YOUR INSTRUCTIONS: Please transcribe the data exactly as shown, skipping the images.

Records excerpted from a collection
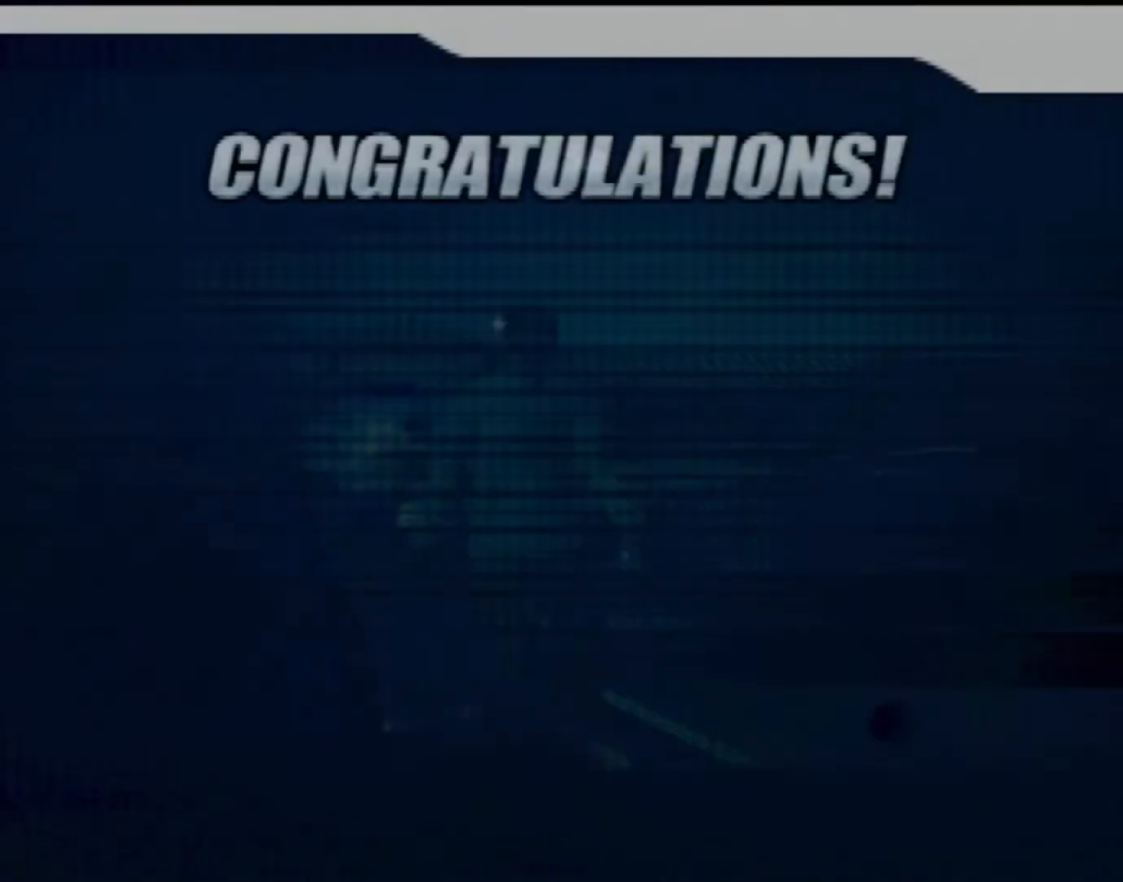
{"buttons": [], "left_stick": "center", "events": []}
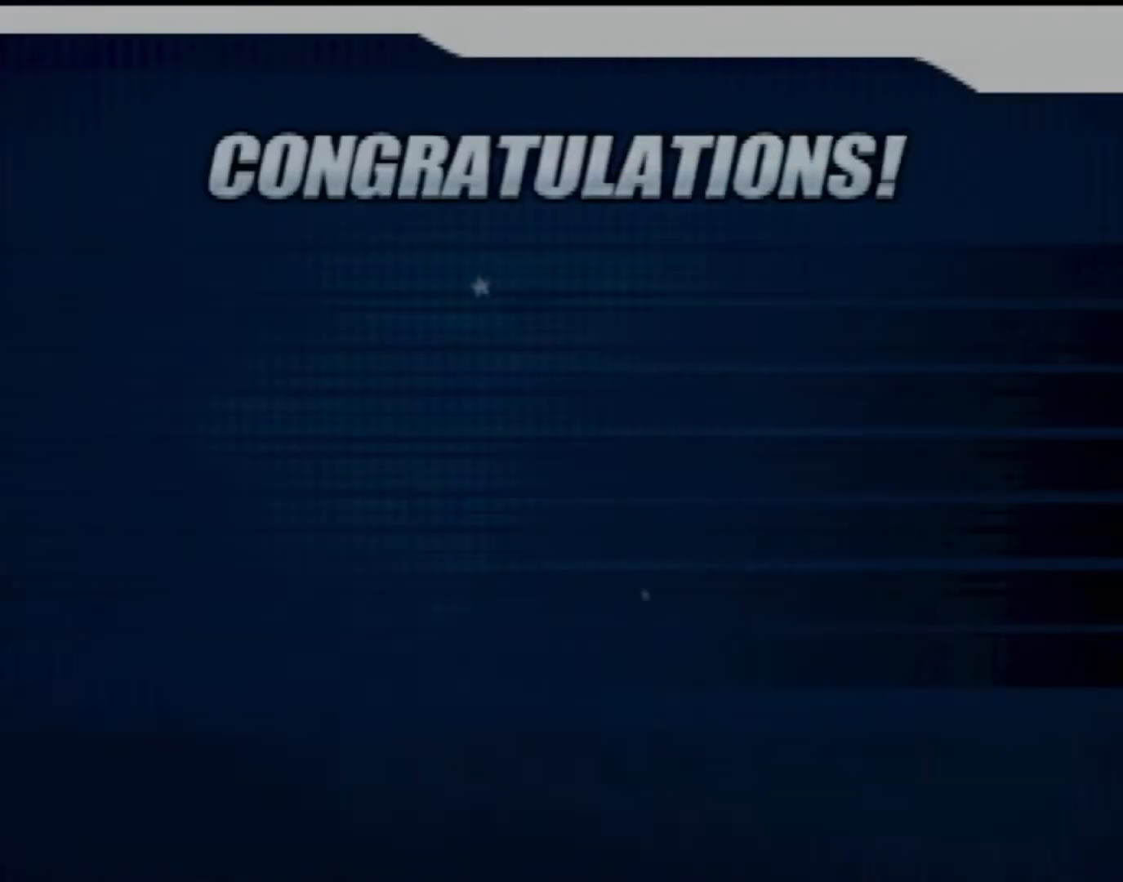
{"buttons": [], "left_stick": "center", "events": [[134, "CROSS", "down"], [167, "CROSS", "up"], [201, "L2", "down"], [301, "L2", "up"], [334, "CROSS", "down"], [434, "CROSS", "up"], [434, "L2", "down"], [501, "L2", "up"]]}
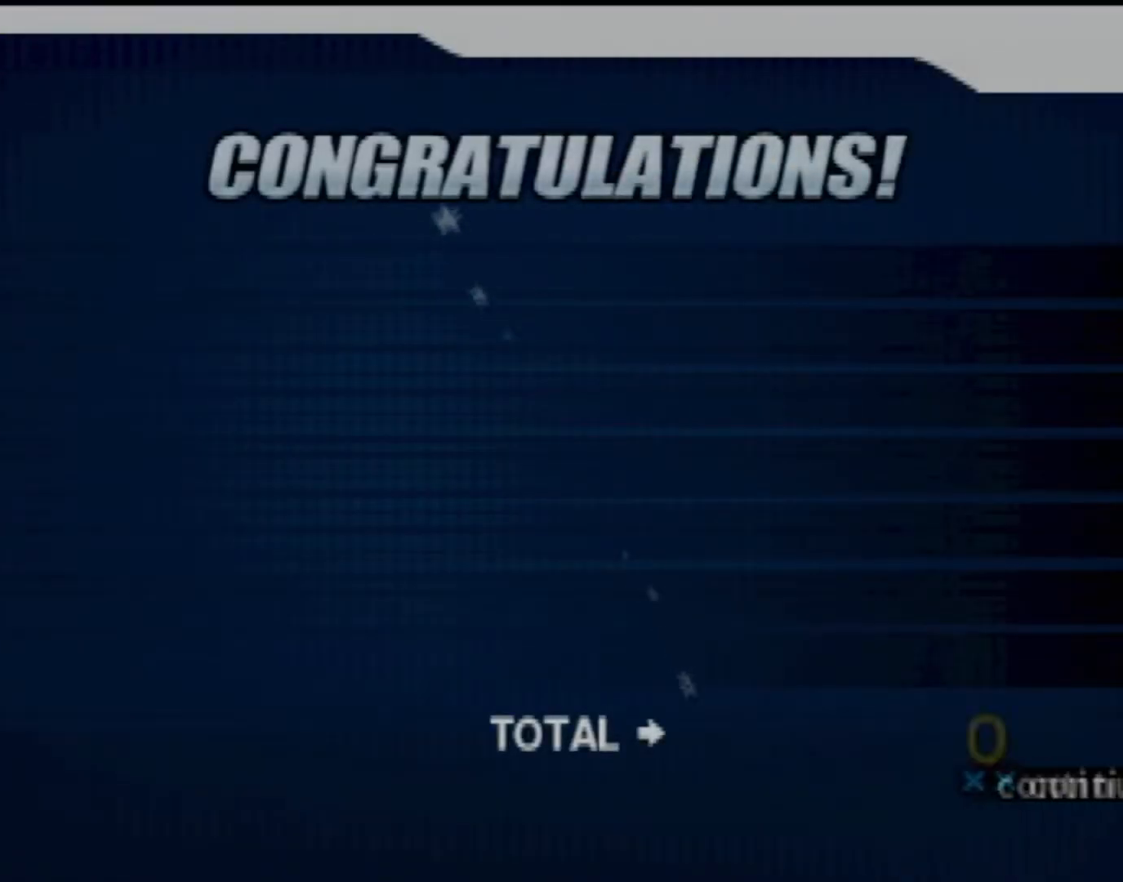
{"buttons": [], "left_stick": "center", "events": [[100, "CROSS", "down"], [167, "L2", "down"], [200, "CROSS", "up"], [200, "L2", "up"], [334, "CROSS", "down"], [400, "CROSS", "up"], [400, "L2", "down"], [467, "L2", "up"]]}
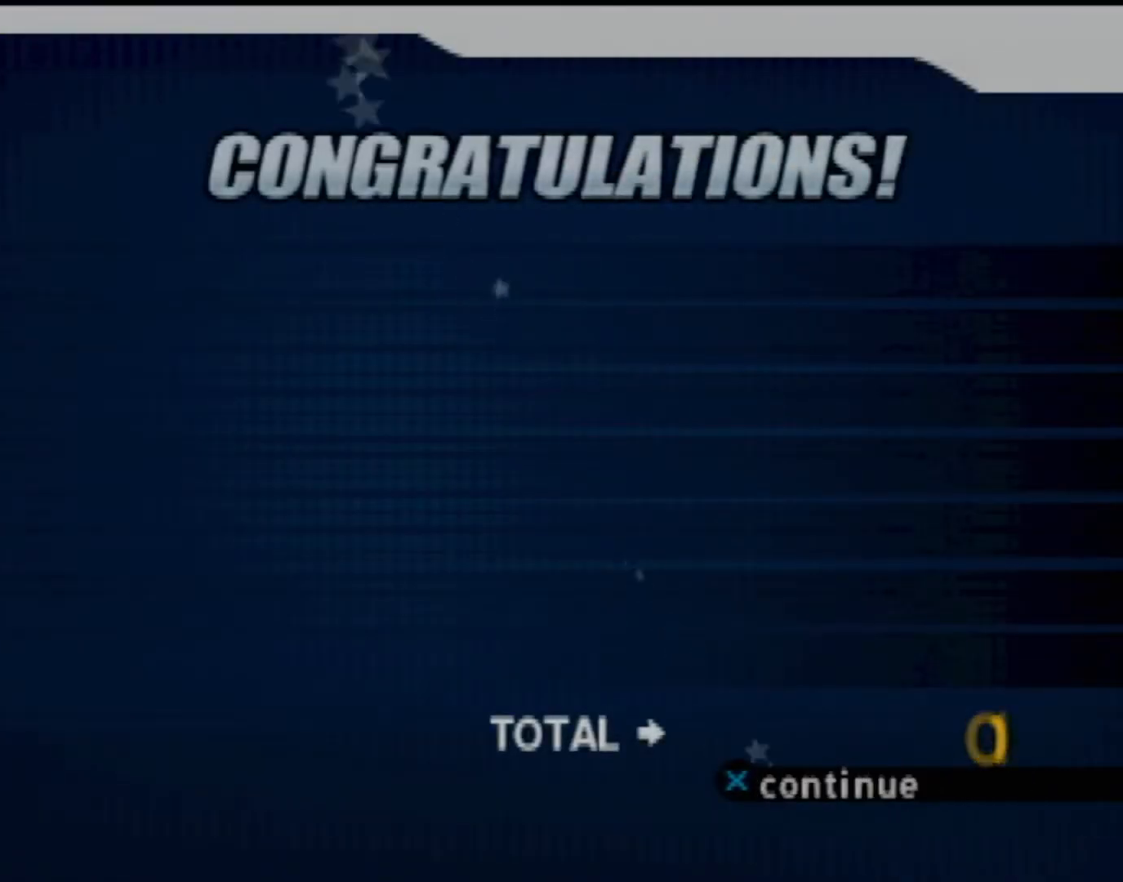
{"buttons": ["CROSS"], "left_stick": "center", "events": [[67, "CROSS", "down"], [134, "CROSS", "up"], [301, "CROSS", "down"], [367, "CROSS", "up"], [501, "CROSS", "down"]]}
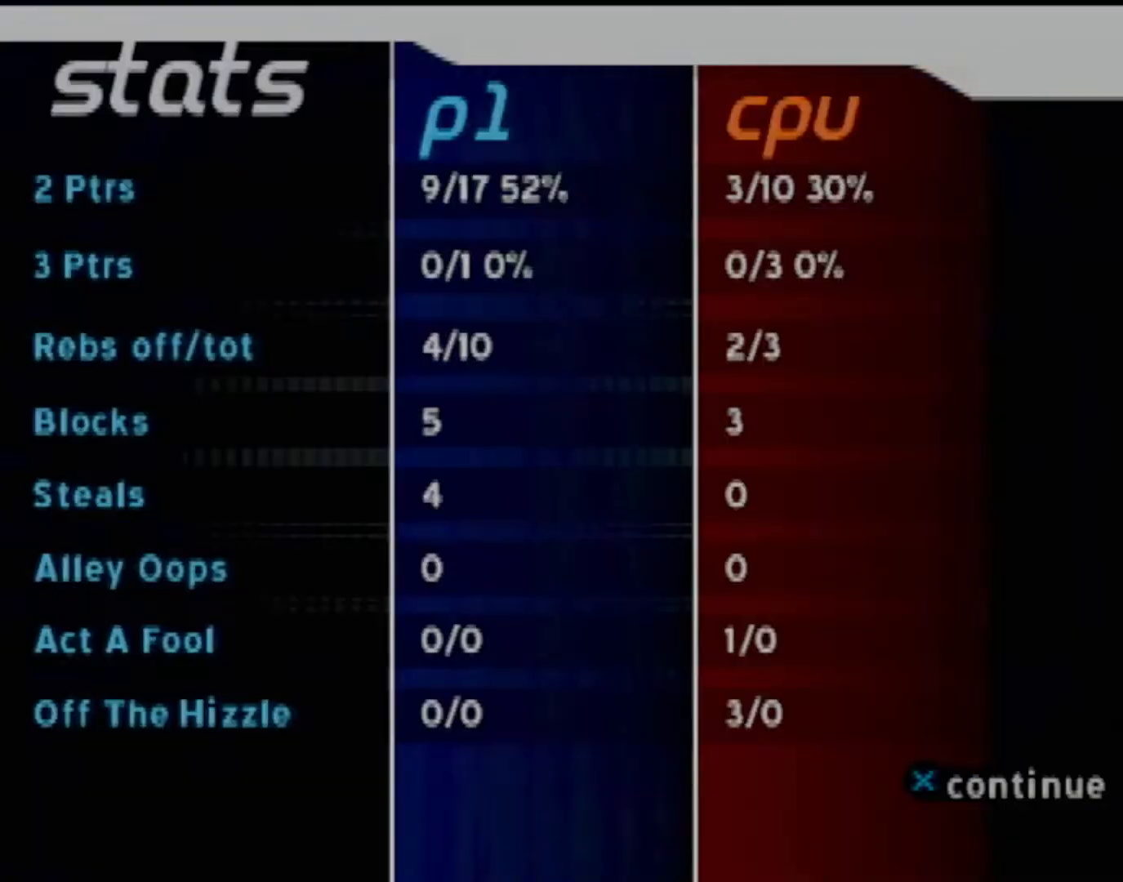
{"buttons": ["CROSS"], "left_stick": "center", "events": [[67, "CROSS", "up"], [234, "CROSS", "down"], [300, "CROSS", "up"], [467, "CROSS", "down"]]}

TASK RESULT:
{"buttons": [], "left_stick": "center", "events": []}
{"buttons": [], "left_stick": "center", "events": [[134, "CROSS", "down"], [167, "CROSS", "up"], [201, "L2", "down"], [301, "L2", "up"], [334, "CROSS", "down"], [434, "CROSS", "up"], [434, "L2", "down"], [501, "L2", "up"]]}
{"buttons": [], "left_stick": "center", "events": [[100, "CROSS", "down"], [167, "L2", "down"], [200, "CROSS", "up"], [200, "L2", "up"], [334, "CROSS", "down"], [400, "CROSS", "up"], [400, "L2", "down"], [467, "L2", "up"]]}
{"buttons": ["CROSS"], "left_stick": "center", "events": [[67, "CROSS", "down"], [134, "CROSS", "up"], [301, "CROSS", "down"], [367, "CROSS", "up"], [501, "CROSS", "down"]]}
{"buttons": ["CROSS"], "left_stick": "center", "events": [[67, "CROSS", "up"], [234, "CROSS", "down"], [300, "CROSS", "up"], [467, "CROSS", "down"]]}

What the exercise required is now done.